If the answer to the first, root question is that the doctor’s costs per claim for beneficiaries without a low-income subsidy are more than 131 dollars, then you move down to the root’s right child node and ask what are what are his costs per claim for generic drugs, as well as, his costs per claim for beneficiaries with a low-income subsidy and generally see that this would be a higher volume of brand prescription kind of practice. A doctor might even end up among the outlier brand prescribers, prescribing brand in 84% of all cases, which happened in almost 1 percent of sample population, if his:
I could certainly get some diversity in questions the tree is asking, i.e. expand the features selection, but it sounds like a big decider here is who is picking up the bill.
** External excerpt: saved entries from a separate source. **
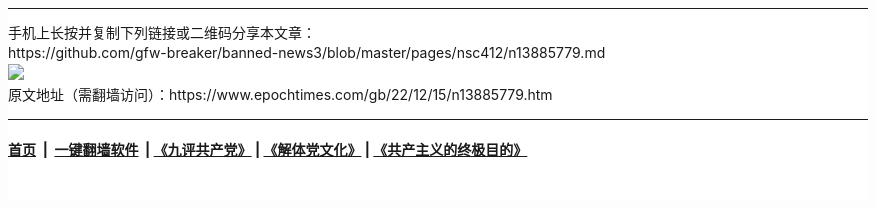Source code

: </div>
<hr/>
手机上长按并复制下列链接或二维码分享本文章：<br/>
https://github.com/gfw-breaker/banned-news3/blob/master/pages/nsc412/n13885779.md <br/>
<a href='https://github.com/gfw-breaker/banned-news3/blob/master/pages/nsc412/n13885779.md'><img src='https://github.com/gfw-breaker/banned-news3/blob/master/pages/nsc412/n13885779.md.png'/></a> <br/>
原文地址（需翻墙访问）：https://www.epochtimes.com/gb/22/12/15/n13885779.htm


------------------------
#### [首页](https://github.com/gfw-breaker/banned-news3/blob/master/README.md) &nbsp;|&nbsp; [一键翻墙软件](https://github.com/gfw-breaker/nogfw/blob/master/README.md) &nbsp;| [《九评共产党》](https://github.com/gfw-breaker/9ping.md/blob/master/README.md#九评之一评共产党是什么) | [《解体党文化》](https://github.com/gfw-breaker/jtdwh.md/blob/master/README.md) | [《共产主义的终极目的》](https://github.com/gfw-breaker/gczydzjmd.md/blob/master/README.md)


<img src='http://gfw-breaker.win/banned-news3/pages/nsc412/n13885779.md' width='0px' height='0px'/>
These are the features that Random Forest deemed as most important: ‘pdp_drug_cost’, ‘lis_drug_cost’,’lis_claim_count’, ‘nonlis_claim_count’, ‘antipsych_drug_cost_ge65’, ‘nppes_provider_state_FL’, ‘beneficiary_age_65_74_count’, ‘antibiotic_cost_per_claim’, ‘antipsych_claim_per_bene_ge65’, ‘antibiotic_claim_per_bene’, ‘beneficiary_average_risk_score’, ‘total_day_supply’, ‘generic_cost_per_claim’, ‘antipsych_cost_per_claim_ge65’, ‘antipsych_cost_per_bene_ge65’, ‘total_day_supply_ge65’, ‘opioid_day_supply’, ‘nonlis_drug_cost’, ‘nppes_provider_city_NEWTON’, ‘la_opioid_prescriber_rate’.
We cannot say, however, whether the relationship between these predictors and the dependent variable is positive or negative, like we can in linear models. An ensemble of decision trees can have arbitrary complex rules for each feature, as we saw above. Lastly, feature importance is an artifact of a model, not an underlying dataset, i.e. it can work in a different way under different conditions.
In the next steps, I would like to join the prescription dataset with other data, such as (FDA’s Drug Safety-related Labeling Changes) or indeed, the prescription data for population at large, not just for those enrolled at Medicare PartD, which would allow further investigation into the income inequality hypothesis.
This research did not find any considerable insights in terms of what drives drug prices or the opioid crises, but my hunch is, as with other public health accomplishments in human history, such as antibiotics and public sanitation (sewer systems and chlorinated water), the new improvements will come from social infrastructure reforms with an across-the-board effect on diseases and disorders.